## Assignment
Update everything from the start of the records down to the line containing "Privately held global enterprise with over", swapping "Sandpoint" for "Moscow" and leaving everything else the same.

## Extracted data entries
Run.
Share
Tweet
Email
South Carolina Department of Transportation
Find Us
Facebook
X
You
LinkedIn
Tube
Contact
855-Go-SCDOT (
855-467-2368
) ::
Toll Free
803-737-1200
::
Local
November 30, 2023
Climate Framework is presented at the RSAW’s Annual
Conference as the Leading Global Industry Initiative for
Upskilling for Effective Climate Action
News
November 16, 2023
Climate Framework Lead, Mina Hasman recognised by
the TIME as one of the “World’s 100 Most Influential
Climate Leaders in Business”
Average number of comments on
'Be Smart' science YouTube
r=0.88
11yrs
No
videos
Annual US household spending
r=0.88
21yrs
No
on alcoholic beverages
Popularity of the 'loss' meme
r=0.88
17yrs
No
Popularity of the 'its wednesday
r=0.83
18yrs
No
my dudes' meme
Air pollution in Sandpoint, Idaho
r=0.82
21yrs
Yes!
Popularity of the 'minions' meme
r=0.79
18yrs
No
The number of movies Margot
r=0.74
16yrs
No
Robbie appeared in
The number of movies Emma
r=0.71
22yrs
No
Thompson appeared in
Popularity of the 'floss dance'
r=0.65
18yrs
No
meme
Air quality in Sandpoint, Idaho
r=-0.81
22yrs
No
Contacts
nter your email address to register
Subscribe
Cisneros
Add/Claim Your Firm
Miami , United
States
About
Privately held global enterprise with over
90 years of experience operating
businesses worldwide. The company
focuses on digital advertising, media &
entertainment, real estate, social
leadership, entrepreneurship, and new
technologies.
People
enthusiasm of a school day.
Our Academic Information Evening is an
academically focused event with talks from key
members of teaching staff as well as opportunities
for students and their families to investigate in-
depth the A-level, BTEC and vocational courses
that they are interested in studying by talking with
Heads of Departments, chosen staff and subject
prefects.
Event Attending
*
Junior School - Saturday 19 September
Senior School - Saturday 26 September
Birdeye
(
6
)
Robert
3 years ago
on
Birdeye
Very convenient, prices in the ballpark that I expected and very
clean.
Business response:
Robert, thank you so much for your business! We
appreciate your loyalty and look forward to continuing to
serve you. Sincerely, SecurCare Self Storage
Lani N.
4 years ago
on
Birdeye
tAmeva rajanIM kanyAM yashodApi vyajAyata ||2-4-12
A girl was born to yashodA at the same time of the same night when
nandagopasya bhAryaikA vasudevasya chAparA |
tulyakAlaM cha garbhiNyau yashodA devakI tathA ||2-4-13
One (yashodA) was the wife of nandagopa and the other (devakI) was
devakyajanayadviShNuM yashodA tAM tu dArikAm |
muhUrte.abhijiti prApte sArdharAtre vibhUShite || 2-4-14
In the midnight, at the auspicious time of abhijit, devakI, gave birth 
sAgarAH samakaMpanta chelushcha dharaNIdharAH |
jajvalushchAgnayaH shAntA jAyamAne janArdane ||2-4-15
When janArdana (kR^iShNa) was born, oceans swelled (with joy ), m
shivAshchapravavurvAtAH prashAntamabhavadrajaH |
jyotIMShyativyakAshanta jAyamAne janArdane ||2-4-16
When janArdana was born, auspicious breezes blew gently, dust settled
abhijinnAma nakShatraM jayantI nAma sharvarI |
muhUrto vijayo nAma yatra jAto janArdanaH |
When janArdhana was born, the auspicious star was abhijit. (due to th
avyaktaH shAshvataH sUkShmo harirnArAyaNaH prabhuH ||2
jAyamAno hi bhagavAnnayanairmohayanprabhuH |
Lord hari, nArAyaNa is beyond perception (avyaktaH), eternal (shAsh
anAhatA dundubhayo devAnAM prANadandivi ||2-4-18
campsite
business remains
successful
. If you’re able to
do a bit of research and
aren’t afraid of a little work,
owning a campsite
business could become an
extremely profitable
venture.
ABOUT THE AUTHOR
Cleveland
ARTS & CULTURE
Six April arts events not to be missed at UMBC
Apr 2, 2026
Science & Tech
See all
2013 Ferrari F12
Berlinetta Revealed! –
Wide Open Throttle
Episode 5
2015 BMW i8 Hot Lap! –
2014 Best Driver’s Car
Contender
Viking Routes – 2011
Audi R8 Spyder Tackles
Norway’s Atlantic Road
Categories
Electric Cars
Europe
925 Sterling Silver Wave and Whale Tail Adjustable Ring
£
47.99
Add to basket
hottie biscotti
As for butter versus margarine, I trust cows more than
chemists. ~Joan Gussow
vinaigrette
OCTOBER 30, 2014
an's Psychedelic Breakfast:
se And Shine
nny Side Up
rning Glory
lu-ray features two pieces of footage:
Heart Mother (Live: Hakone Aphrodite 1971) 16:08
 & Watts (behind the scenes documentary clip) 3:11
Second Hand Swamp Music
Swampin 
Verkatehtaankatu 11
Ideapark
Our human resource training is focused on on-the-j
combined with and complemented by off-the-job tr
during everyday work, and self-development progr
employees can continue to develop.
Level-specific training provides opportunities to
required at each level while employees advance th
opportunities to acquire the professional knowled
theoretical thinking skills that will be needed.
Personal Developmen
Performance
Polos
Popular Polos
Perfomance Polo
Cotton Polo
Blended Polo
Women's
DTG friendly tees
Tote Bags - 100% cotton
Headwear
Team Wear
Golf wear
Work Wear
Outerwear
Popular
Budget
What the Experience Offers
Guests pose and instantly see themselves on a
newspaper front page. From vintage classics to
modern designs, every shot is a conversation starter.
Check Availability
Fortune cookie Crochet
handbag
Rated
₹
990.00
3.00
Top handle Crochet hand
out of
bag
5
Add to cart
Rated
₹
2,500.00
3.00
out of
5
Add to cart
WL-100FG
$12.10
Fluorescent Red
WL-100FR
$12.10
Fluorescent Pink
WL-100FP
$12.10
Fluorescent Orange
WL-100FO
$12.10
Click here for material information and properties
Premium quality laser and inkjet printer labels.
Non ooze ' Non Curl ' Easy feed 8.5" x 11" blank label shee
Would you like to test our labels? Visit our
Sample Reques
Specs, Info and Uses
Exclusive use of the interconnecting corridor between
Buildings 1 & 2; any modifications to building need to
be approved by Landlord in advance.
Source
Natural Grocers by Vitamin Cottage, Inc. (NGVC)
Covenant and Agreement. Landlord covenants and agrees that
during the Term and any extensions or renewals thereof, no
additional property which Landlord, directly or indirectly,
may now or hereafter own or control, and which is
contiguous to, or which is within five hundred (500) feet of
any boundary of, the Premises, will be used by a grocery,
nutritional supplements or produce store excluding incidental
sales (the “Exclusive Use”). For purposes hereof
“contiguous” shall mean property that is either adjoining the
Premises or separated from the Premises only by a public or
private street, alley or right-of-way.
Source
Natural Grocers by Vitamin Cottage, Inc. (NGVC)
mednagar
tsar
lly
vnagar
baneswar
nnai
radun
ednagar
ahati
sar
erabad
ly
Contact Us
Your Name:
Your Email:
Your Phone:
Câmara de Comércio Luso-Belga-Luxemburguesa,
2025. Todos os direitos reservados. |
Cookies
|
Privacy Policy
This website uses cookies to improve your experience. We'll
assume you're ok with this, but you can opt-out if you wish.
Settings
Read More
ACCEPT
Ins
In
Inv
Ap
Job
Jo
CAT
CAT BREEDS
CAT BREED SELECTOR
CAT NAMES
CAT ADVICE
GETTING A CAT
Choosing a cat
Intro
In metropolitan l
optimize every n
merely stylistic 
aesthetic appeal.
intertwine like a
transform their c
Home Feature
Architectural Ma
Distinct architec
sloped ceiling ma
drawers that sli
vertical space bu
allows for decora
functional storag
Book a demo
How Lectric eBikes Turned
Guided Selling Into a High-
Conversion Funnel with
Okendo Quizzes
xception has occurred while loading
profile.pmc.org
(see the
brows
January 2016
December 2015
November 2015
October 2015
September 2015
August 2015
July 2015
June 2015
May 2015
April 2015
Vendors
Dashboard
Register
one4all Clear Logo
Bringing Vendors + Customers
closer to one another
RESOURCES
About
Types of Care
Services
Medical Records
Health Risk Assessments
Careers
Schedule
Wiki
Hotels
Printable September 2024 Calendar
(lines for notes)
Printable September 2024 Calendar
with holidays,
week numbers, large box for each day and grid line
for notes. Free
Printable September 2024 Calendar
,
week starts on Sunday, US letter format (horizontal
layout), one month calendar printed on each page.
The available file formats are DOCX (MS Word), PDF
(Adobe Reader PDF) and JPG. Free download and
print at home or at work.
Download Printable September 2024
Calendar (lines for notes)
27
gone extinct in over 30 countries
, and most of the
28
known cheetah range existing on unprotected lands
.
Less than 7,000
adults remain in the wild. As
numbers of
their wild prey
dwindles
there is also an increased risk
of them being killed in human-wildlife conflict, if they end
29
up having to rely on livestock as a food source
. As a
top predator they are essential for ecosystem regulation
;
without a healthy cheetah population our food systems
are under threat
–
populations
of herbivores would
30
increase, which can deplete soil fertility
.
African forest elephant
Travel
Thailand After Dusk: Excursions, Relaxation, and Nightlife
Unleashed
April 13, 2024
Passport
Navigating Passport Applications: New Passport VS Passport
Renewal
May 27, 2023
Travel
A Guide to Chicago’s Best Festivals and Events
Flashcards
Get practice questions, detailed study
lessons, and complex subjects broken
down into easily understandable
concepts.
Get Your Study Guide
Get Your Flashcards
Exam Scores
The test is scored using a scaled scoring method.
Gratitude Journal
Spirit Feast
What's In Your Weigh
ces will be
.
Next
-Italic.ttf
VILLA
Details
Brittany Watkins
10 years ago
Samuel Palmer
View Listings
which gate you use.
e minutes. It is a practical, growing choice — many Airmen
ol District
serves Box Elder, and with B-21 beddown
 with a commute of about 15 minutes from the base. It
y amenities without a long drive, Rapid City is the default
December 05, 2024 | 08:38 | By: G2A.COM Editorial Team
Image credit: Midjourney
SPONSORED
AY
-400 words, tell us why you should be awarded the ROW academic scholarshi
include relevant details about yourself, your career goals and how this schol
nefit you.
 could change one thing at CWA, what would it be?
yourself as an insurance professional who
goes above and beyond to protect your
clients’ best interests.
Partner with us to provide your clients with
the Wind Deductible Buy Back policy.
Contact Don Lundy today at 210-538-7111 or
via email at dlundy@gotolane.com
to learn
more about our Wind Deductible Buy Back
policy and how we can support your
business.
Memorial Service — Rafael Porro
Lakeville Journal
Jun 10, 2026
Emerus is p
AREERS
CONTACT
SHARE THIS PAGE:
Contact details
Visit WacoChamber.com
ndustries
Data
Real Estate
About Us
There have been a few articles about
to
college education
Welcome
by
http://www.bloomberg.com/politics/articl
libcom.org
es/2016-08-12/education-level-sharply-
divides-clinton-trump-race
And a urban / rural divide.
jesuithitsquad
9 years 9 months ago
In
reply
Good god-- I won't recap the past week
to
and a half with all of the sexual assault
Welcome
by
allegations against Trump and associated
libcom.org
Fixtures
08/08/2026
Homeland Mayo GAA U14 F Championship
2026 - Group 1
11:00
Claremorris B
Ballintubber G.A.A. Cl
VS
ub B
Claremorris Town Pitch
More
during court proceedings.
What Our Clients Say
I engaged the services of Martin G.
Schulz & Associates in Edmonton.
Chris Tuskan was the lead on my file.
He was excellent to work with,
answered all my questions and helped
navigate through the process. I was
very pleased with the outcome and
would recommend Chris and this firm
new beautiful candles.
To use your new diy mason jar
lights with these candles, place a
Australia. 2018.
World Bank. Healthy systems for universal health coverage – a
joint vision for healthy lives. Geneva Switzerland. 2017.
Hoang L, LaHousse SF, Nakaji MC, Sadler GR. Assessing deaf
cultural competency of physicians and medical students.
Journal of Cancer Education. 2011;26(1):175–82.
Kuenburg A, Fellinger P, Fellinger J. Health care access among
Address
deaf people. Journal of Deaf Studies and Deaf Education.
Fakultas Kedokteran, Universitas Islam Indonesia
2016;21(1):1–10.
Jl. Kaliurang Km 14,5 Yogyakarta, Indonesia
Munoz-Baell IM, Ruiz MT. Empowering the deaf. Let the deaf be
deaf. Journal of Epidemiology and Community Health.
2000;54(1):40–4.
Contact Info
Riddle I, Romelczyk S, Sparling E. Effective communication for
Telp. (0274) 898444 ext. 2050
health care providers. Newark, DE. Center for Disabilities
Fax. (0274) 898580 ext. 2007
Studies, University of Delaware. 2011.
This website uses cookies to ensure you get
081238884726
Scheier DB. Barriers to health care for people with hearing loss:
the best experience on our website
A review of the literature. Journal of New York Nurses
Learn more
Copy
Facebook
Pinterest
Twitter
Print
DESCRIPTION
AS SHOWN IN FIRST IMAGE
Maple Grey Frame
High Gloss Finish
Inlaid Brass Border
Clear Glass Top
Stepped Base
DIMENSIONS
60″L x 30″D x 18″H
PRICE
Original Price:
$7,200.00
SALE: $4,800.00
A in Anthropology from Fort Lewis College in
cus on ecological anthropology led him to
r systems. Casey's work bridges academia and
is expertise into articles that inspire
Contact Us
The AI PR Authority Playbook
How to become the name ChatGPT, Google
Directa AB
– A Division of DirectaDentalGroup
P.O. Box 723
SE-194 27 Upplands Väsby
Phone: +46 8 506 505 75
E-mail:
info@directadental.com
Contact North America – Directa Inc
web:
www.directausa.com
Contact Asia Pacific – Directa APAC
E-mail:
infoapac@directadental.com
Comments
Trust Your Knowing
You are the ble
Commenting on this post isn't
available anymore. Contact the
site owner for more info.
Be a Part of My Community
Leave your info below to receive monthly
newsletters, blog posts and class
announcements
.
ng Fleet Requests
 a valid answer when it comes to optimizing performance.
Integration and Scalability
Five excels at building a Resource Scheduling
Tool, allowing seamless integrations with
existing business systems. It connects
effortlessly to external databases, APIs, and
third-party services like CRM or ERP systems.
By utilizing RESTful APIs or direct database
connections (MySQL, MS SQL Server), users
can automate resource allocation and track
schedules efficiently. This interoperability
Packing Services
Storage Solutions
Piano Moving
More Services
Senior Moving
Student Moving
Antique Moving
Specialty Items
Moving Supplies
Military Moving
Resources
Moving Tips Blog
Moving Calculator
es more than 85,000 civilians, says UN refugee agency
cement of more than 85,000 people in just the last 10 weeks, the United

## Output below
Run.
Share
Tweet
Email
South Carolina Department of Transportation
Find Us
Facebook
X
You
LinkedIn
Tube
Contact
855-Go-SCDOT (
855-467-2368
) ::
Toll Free
803-737-1200
::
Local
November 30, 2023
Climate Framework is presented at the RSAW’s Annual
Conference as the Leading Global Industry Initiative for
Upskilling for Effective Climate Action
News
November 16, 2023
Climate Framework Lead, Mina Hasman recognised by
the TIME as one of the “World’s 100 Most Influential
Climate Leaders in Business”
Average number of comments on
'Be Smart' science YouTube
r=0.88
11yrs
No
videos
Annual US household spending
r=0.88
21yrs
No
on alcoholic beverages
Popularity of the 'loss' meme
r=0.88
17yrs
No
Popularity of the 'its wednesday
r=0.83
18yrs
No
my dudes' meme
Air pollution in Moscow, Idaho
r=0.82
21yrs
Yes!
Popularity of the 'minions' meme
r=0.79
18yrs
No
The number of movies Margot
r=0.74
16yrs
No
Robbie appeared in
The number of movies Emma
r=0.71
22yrs
No
Thompson appeared in
Popularity of the 'floss dance'
r=0.65
18yrs
No
meme
Air quality in Moscow, Idaho
r=-0.81
22yrs
No
Contacts
nter your email address to register
Subscribe
Cisneros
Add/Claim Your Firm
Miami , United
States
About
Privately held global enterprise with over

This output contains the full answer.